The Bank of England Monetary Policy Committee is responsible for setting and adjusting interest rates. It does this when the team meets, usually once a month. UK shares are volatile around the meeting dates, reacting to the news.
Given my view of interest rate cuts this year, here are three stocks that I think could do extremely well.
Consumers loosening the belts
The first one is JD Sports Fashion (LSE:JD). The stock is down 28% over the past year, with the bulk of this move coming in just the past month. This can be blamed on a poor holiday trading update, in which the management team spoke of “more cautious consumer spending”.
In my eyes, that ties in with the impact of high interest rates, putting pressure on housing costs and other bills.
Looking forward, if we get a move lower in interest rates this year, the opposite should happen. Customers will feel more confident about spending, given lower expenses and more optimism about the future.

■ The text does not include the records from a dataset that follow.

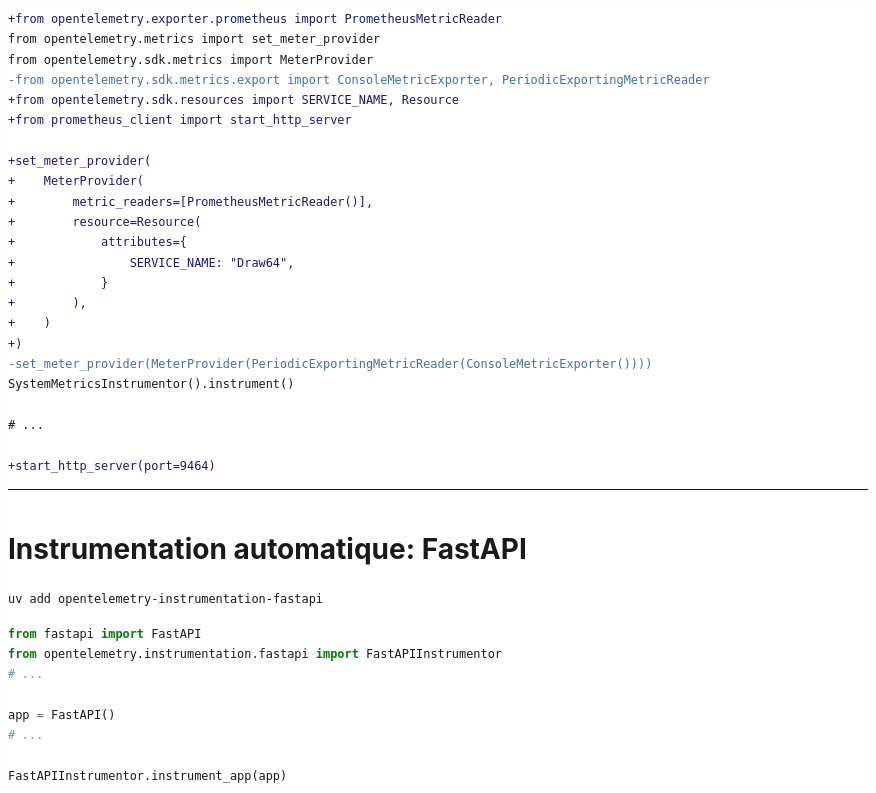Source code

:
 ```diff
+from opentelemetry.exporter.prometheus import PrometheusMetricReader
from opentelemetry.metrics import set_meter_provider
from opentelemetry.sdk.metrics import MeterProvider
-from opentelemetry.sdk.metrics.export import ConsoleMetricExporter, PeriodicExportingMetricReader
+from opentelemetry.sdk.resources import SERVICE_NAME, Resource
+from prometheus_client import start_http_server

+set_meter_provider(
+    MeterProvider(
+        metric_readers=[PrometheusMetricReader()],
+        resource=Resource(
+            attributes={
+                SERVICE_NAME: "Draw64",
+            }
+        ),
+    )
+)
-set_meter_provider(MeterProvider(PeriodicExportingMetricReader(ConsoleMetricExporter())))
SystemMetricsInstrumentor().instrument()

# ...

+start_http_server(port=9464)
```

---

# Instrumentation automatique: FastAPI

```sh
uv add opentelemetry-instrumentation-fastapi
```

```python {*|2,8}
from fastapi import FastAPI
from opentelemetry.instrumentation.fastapi import FastAPIInstrumentor
# ...

app = FastAPI()
# ...

FastAPIInstrumentor.instrument_app(app)
```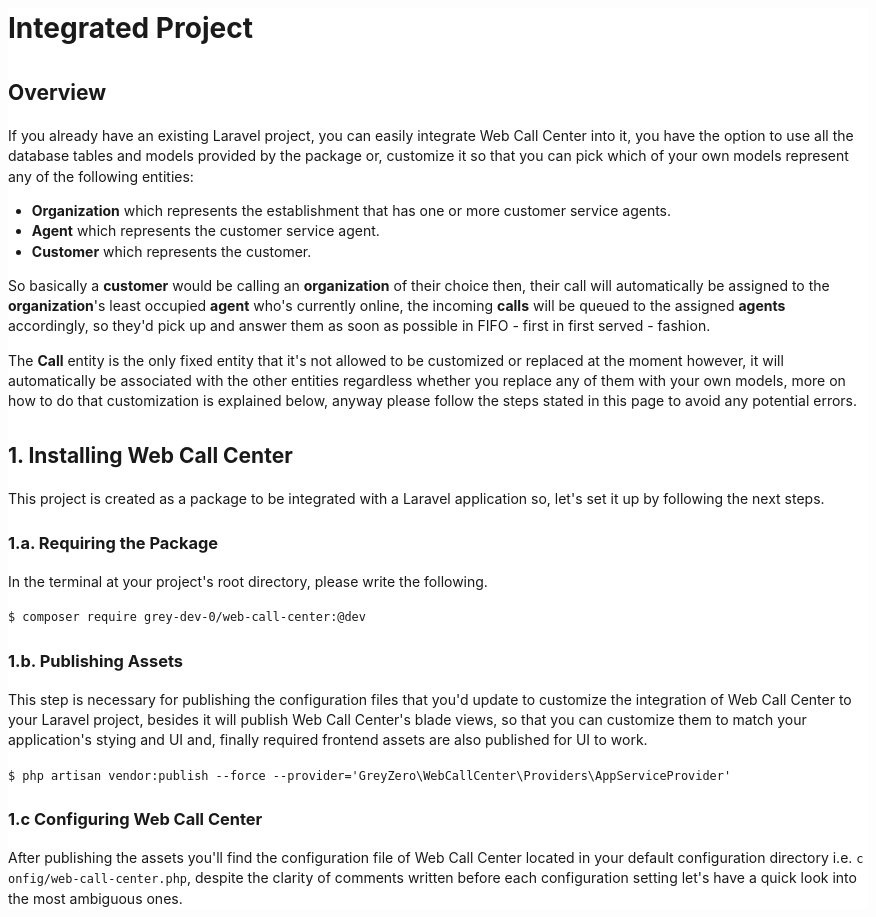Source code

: # Integrated Project

## Overview

If you already have an existing Laravel project, you can easily integrate Web Call Center into it, you have the option to use all the database tables and models provided by the package or, customize it so that you can pick which of your own models represent any of the following entities:

- **Organization** which represents the establishment that has one or more customer service agents.
- **Agent** which represents the customer service agent.
- **Customer** which represents the customer.

So basically a **customer** would be calling an **organization** of their choice then, their call will automatically be assigned to the **organization**'s least occupied **agent** who's currently online, the incoming **calls** will be queued to the assigned **agents** accordingly, so they'd pick up and answer them as soon as possible in FIFO - first in first served - fashion.

The **Call** entity is the only fixed entity that it's not allowed to be customized or replaced at the moment however, it will automatically be associated with the other entities regardless whether you replace any of them with your own models, more on how to do that customization is explained below, anyway please follow the steps stated in this page to avoid any potential errors.

## 1. Installing Web Call Center

This project is created as a package to be integrated with a Laravel application so, let's set it up by following the next steps.

### 1.a. Requiring the Package

In the terminal at your project's root directory, please write the following.

```shell
$ composer require grey-dev-0/web-call-center:@dev
```

### 1.b. Publishing Assets

This step is necessary for publishing the configuration files that you'd update to customize the integration of Web Call Center to your Laravel project, besides it will publish Web Call Center's blade views, so that you can customize them to match your application's stying and UI and, finally required frontend assets are also published for UI to work.

```shell
$ php artisan vendor:publish --force --provider='GreyZero\WebCallCenter\Providers\AppServiceProvider'
```

### 1.c Configuring Web Call Center

After publishing the assets you'll find the configuration file of Web Call Center located in your default configuration directory i.e. `config/web-call-center.php`, despite the clarity of comments written before each configuration setting let's have a quick look into the most ambiguous ones.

Given that JD Sports sells to the public, this is an area that should be very sensitive to interest rates. Therefore, I’d expect financial performance for the company to improve in this coming fiscal year.
More demand from housing projects
Another similar case is Kingfisher (LSE:KGF). The DIY retailer issued a profit warning back in November. Even though most of the underperformance came from Europe (excluding the UK), the UK market isn’t growing at the pace it has in previous years.
I think a large factor here is the impact of high interest rates. With fewer people able to afford a mortgage, home improvement project demand has shrunk. Even for those that do have a property, higher housing costs likely have caused some to push back projects in the home.
Should the central bank cut rates this year significantly, I believe Kingfisher could see a surge in demand. In a similar way to JD Sports, I believe Kingfisher customers will have newfound optimism about their future financial position. This should cause more to commit to DIY jobs, including purchasing products from Kingfisher brands.
Restructuring debt
Finally, consider Rolls-Royce (LSE:RR). I know the stock is very popular at the moment thanks to the 184% rally over the past year. Yet my case for it to appreciate further is based around lower interest rates.
Due to the pandemic hit, the company took on large amounts of debt. It still has a large debt pile, standing at £2.8bn as of the half-year results.
Given the improvement in free cash flow and general profitability of the firm, it’s in a position to really improve the overall financial position. New debt could be taken on at cheaper levels if interest rates fall. Old debt at expensive rates can be paid off due to the improving cash flow. This swap would help to lower overall debt but also lower the interest costs going forward (if the central bank does indeed reduce the base rate).
The risk to all three ideas is that the Bank of England keeps the base rate higher for longer. This could be due to a spike in inflation. In that case, all three stocks could underperform.